王都の朝は、まだ霧の残る石畳の上に冷たく光っていた。宮野華は、薄汚れた薬局の木の扉を押し開ける。そこは転生後、彼女が最初に手をつけた“自分の居場所”――ぼろぼろの薬局だった。


「……ここから、始めるしかないのね」


16歳ほどに見える少女の顔に、現代の薬学知識を詰め込んだ30代の頭脳が光る。棚に並ぶ薬瓶の埃を払い、彼女は小さなメモ帳を取り出した。


「患者の症状、薬の成分、そして……嘘の薬。」


最近、宮廷で偽薬が出回り、多くの貴族が原因不明の病に倒れている。表向きは“偶然の病”と片付けられていたが、華には原因が一目でわかった。薬の成分比率、保存方法、微量の毒素――すべて現代の化学知識で解明可能だった。

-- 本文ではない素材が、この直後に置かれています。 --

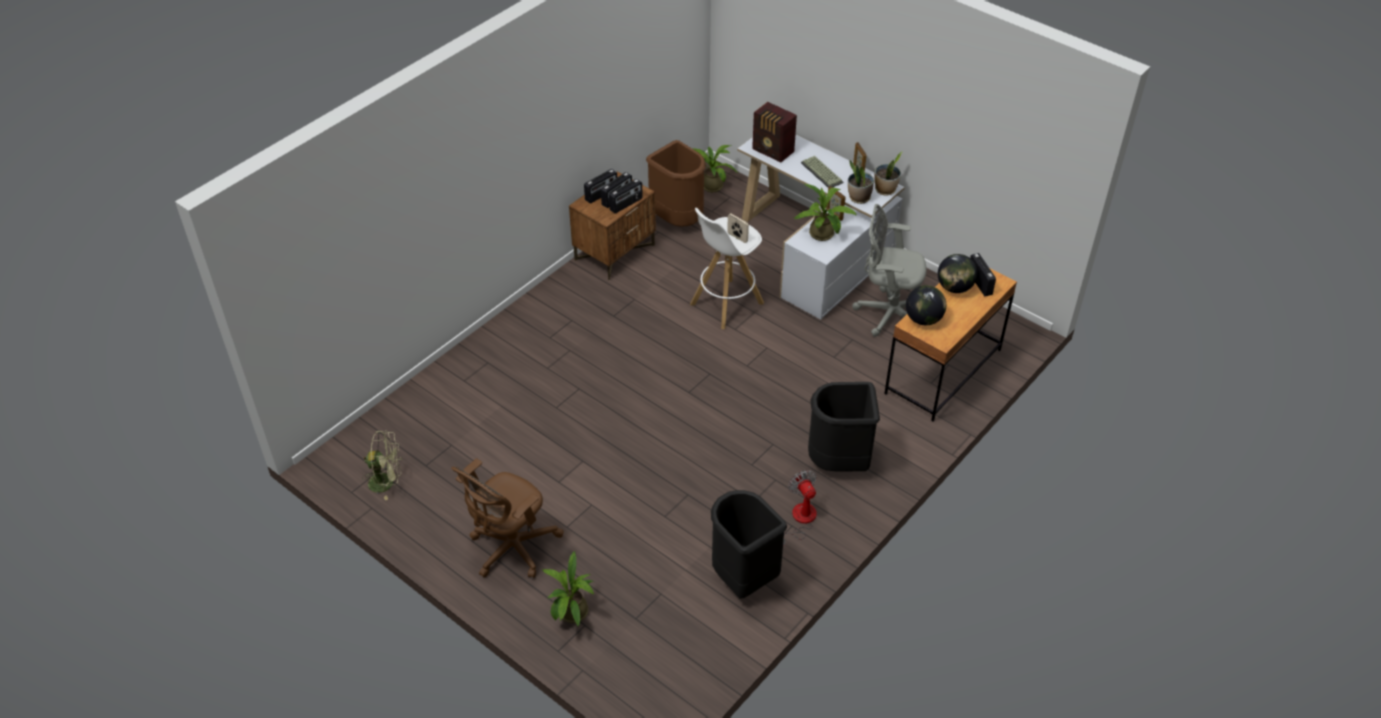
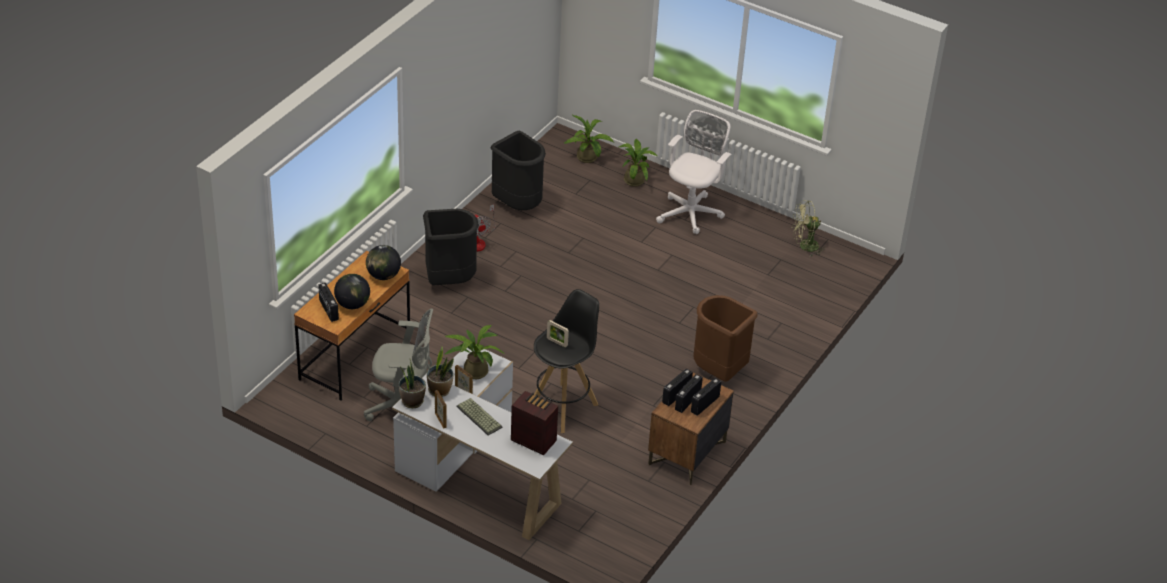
camera: 170 degrees right, 5 degrees down
brown office chair [451,458,564,578] -> white office chair [656,110,732,234]
brown trash can [646,140,706,227] -> brown trash can moved to [694,295,757,382]
white stool [690,208,764,329] -> black stool [534,289,599,433]
potted plant [693,145,739,192] -> potted plant moved to [564,115,614,163]

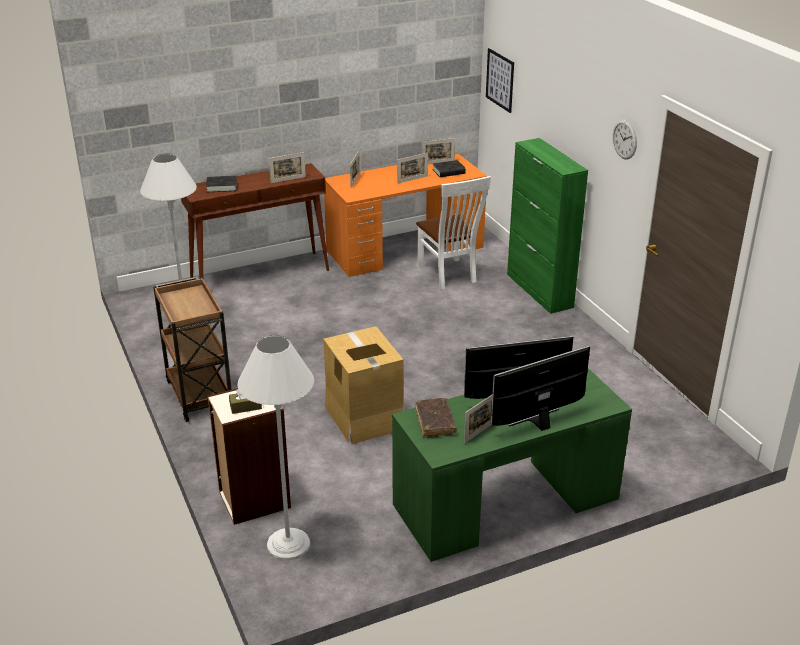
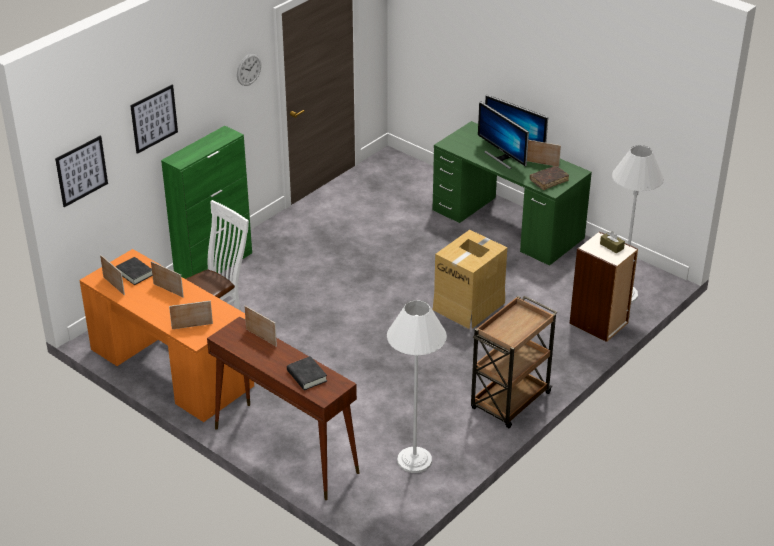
camera: 115 degrees left, 5 degrees up
none -> picture [130,85,178,154]

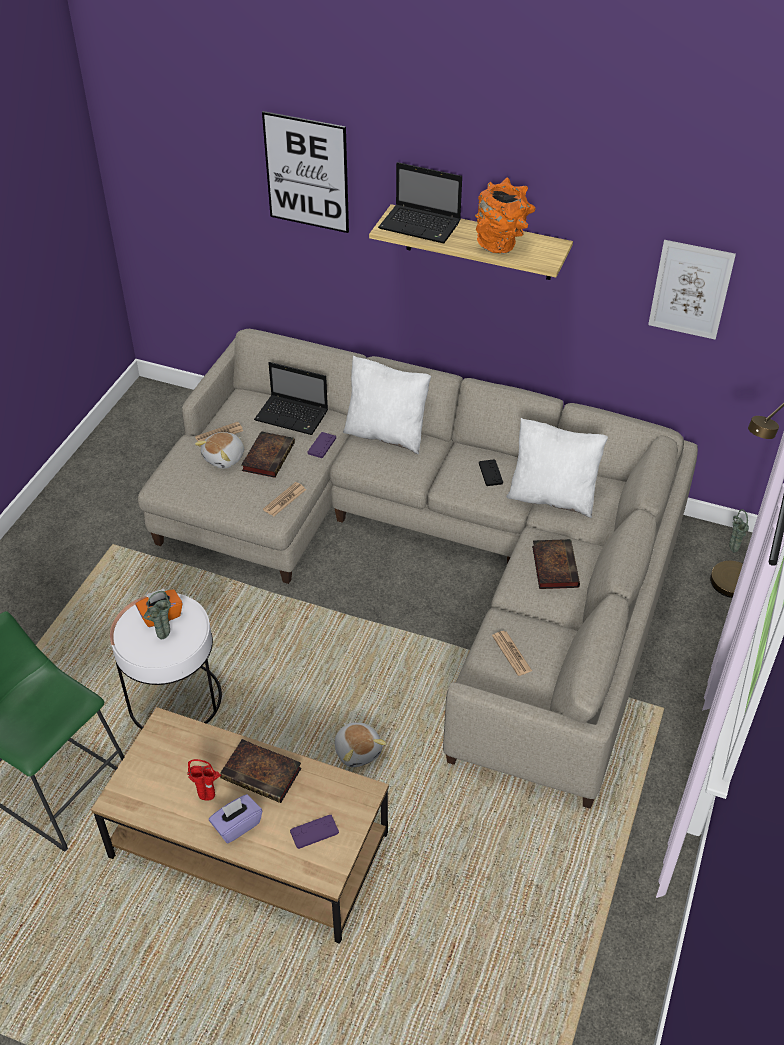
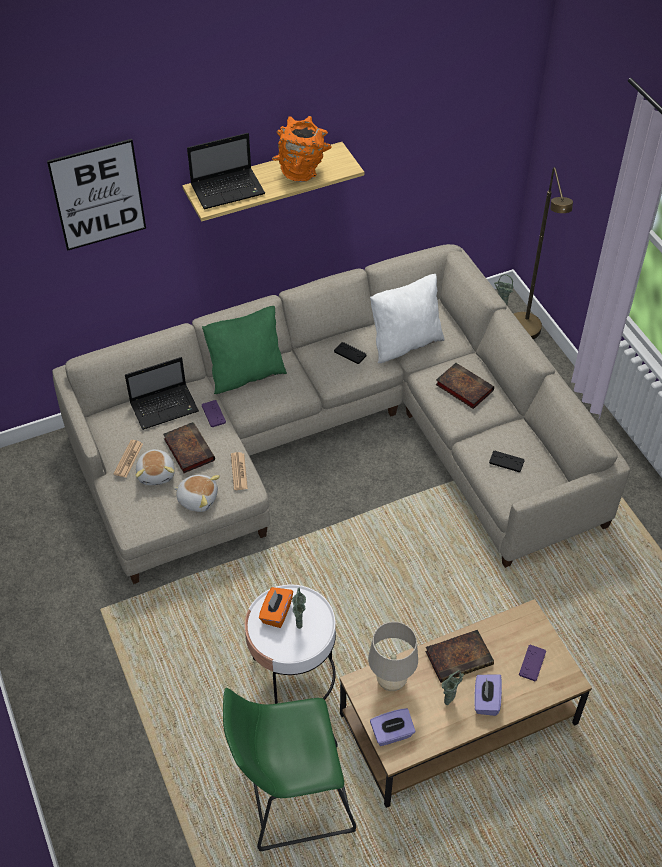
camera: 45 degrees left, 5 degrees up
red vase [187,759,221,801] -> green vase [442,670,464,705]
plush toy [335,722,387,767] -> plush toy moved to [173,475,220,512]
white pillow [343,356,431,454] -> green pillow [202,306,287,394]
newspaper [492,631,532,676] -> black game controller [489,450,525,472]
picture [648,240,736,340] -> none
none -> beige table lamp [368,622,418,691]
none -> purple tissue box [370,708,415,746]

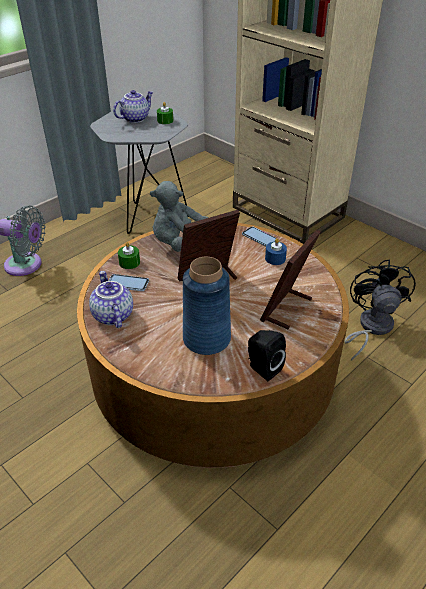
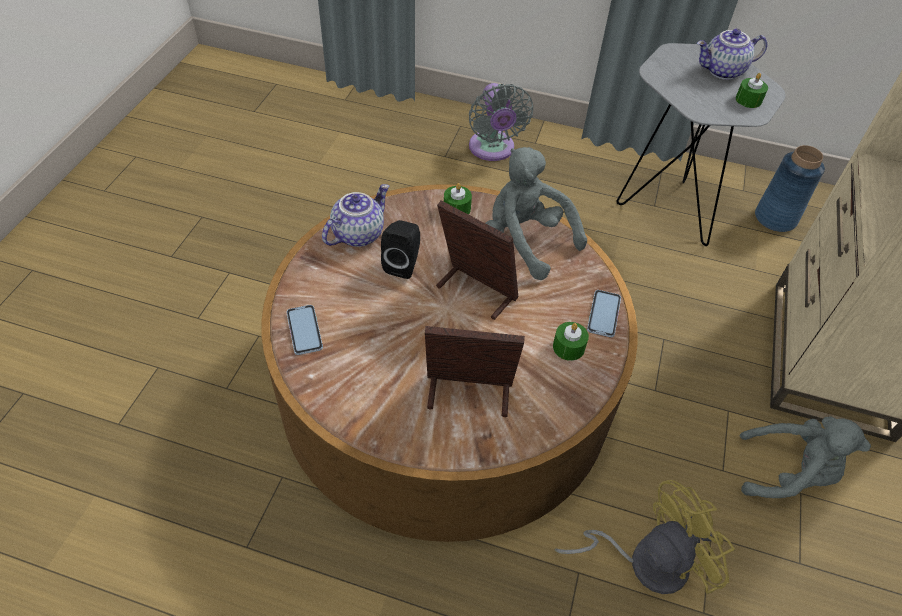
camera: 60 degrees right, 10 degrees up
phone [109,274,149,291] -> phone moved to [286,305,323,355]
teapot [113,90,153,123] -> teapot turned 150 degrees clockwise [697,29,767,80]
blue vase [183,257,231,355] -> blue vase moved to [755,145,825,232]
black speaker [248,330,286,381] -> black speaker moved to [381,220,420,279]
blue candle [265,238,287,265] -> green candle [553,322,589,361]
black fan [344,259,416,361] -> yellow fan [554,480,735,594]
none -> grey plush toy [739,416,871,498]

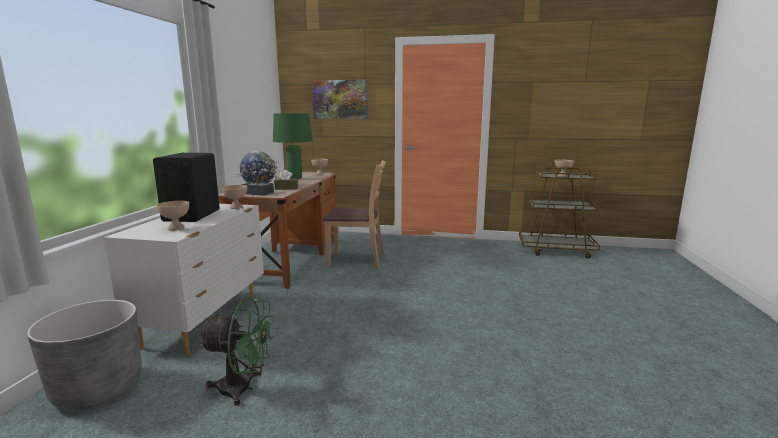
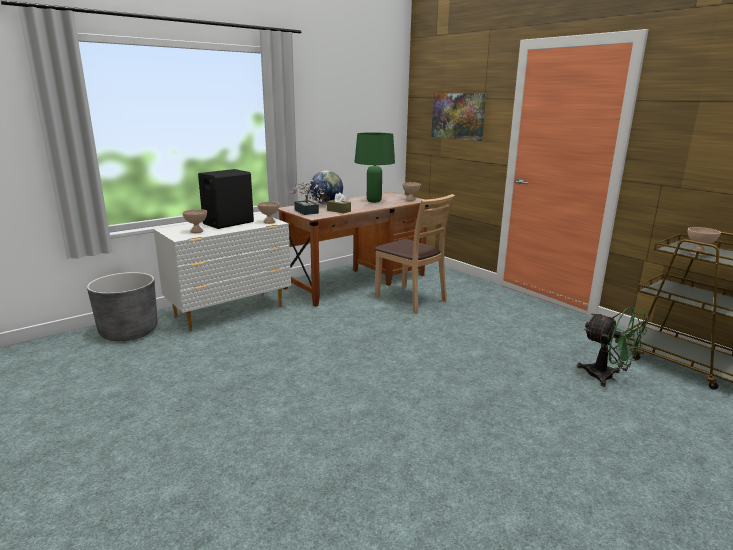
camera: 40 degrees right, 5 degrees up
green fan [198,297,274,406] -> green fan moved to [577,307,648,387]

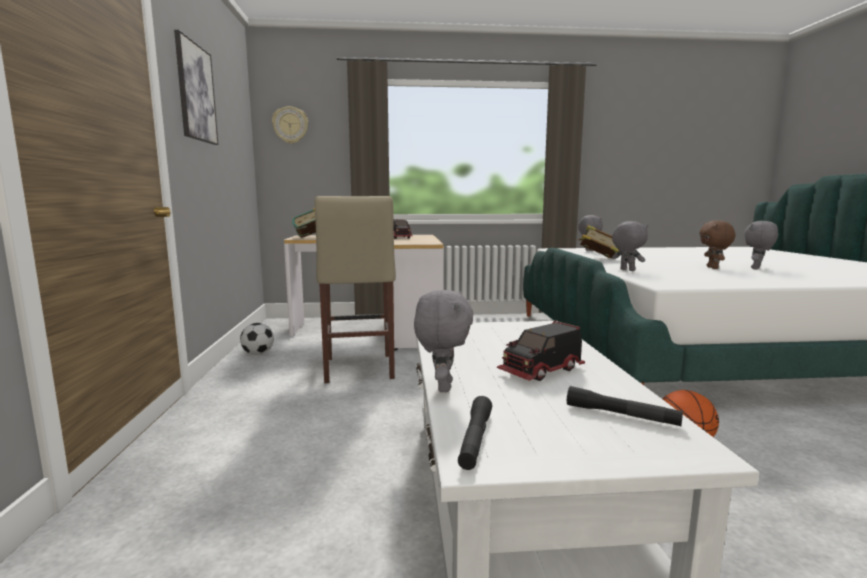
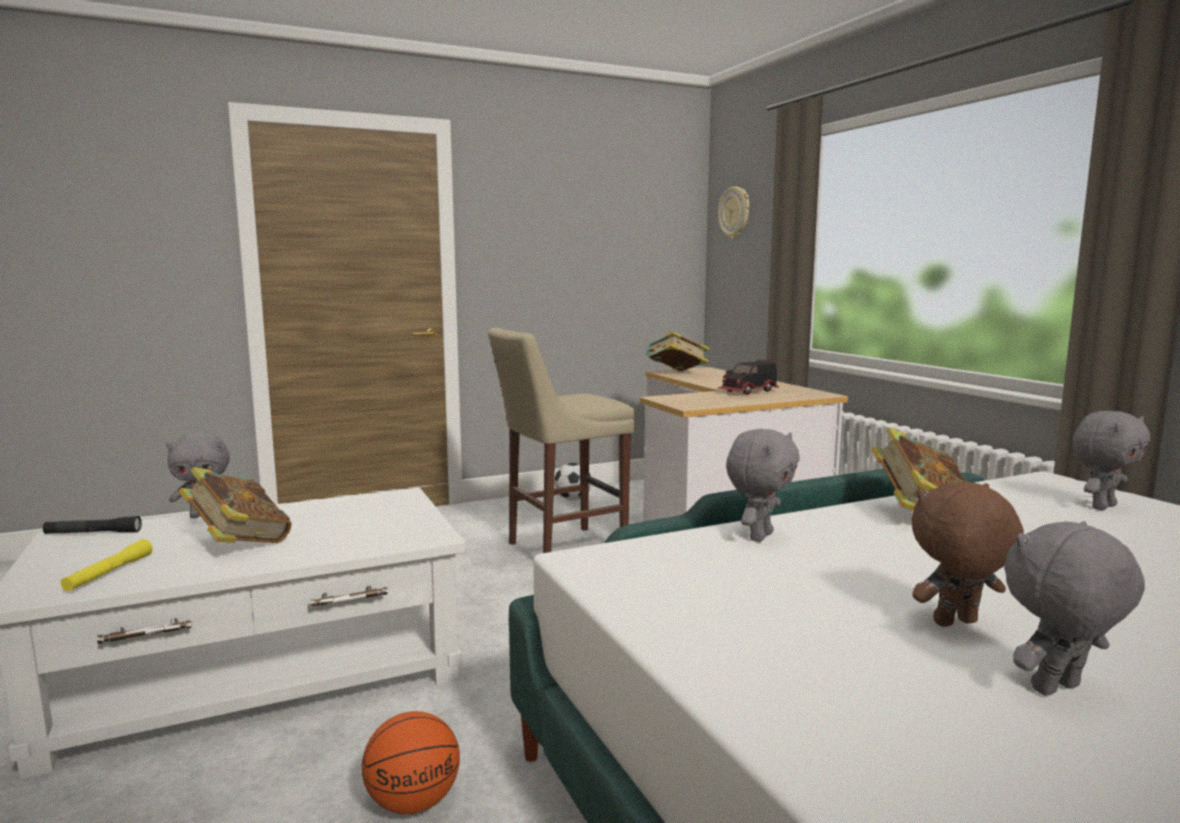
camera: 70 degrees right, 0 degrees up
picture [174,30,218,145] -> none
toy truck [496,321,585,381] -> book [179,467,291,543]
black flashlight [567,386,683,427] -> yellow flashlight [61,539,153,591]
grey plush toy [744,221,778,269] -> grey plush toy turned 45 degrees counterclockwise [1004,521,1145,696]

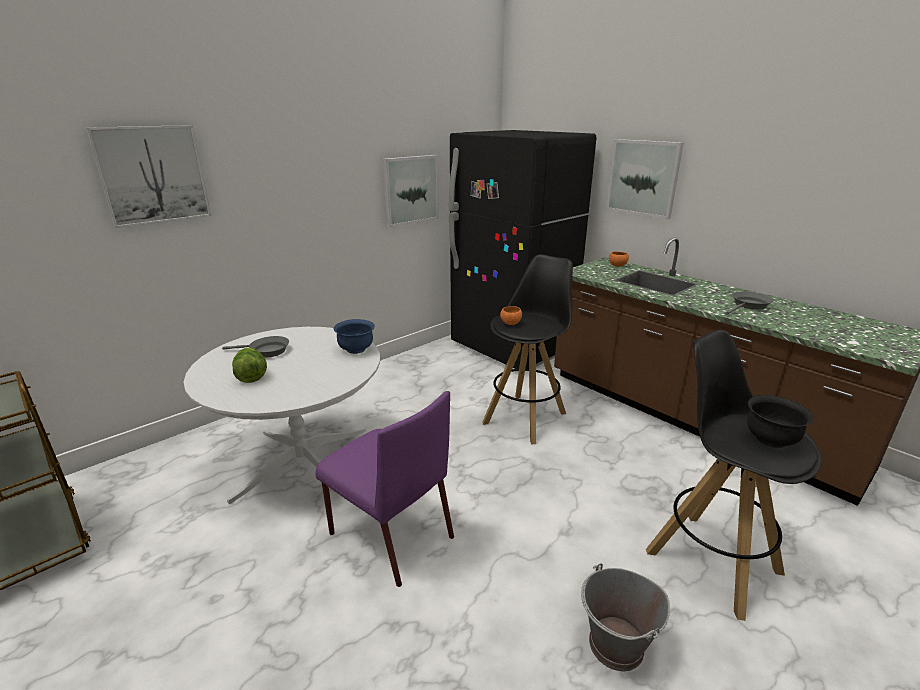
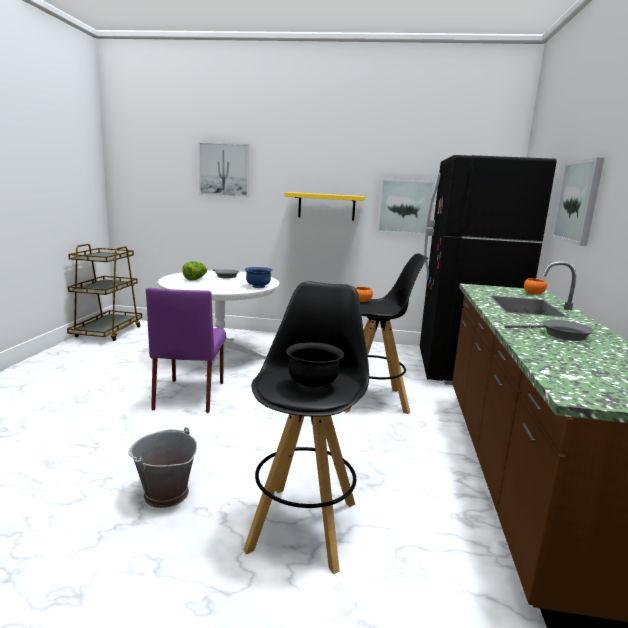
camera: 50 degrees right, 10 degrees down
none -> yellow shelf [285,192,365,221]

最初の患者は、近隣の商人の息子。微熱と目の充血、手の震え。市販の解熱薬では改善せず、診断を依頼されていた。


「ふむ……これは、偽薬のせいね」


華は薬草を取り出し、計量スプーンで慎重に分量を測る。心の中で化学式をなぞり、成分の相互作用を計算しながら、最適な処方を組み立てる。


「これで……体内の毒素を中和するわ」


薬を煎じ、患者に手渡す。数時間後、商人の息子は穏やかな呼吸を取り戻した。感謝の言葉と共に、華は小さく微笑む。


しかし、心の片隅には常に問いがあった――


「なぜ、王都にはこんなに偽薬が……?」


この小さな事件は、宮廷の闇を解く大きな糸の端に過ぎなかった。華は拳を軽く握り、決意を固める。


「真実を、処方箋で暴く……。」


薬瓶の中で光る液体が、まるで華の決意を映すかのように揺れた。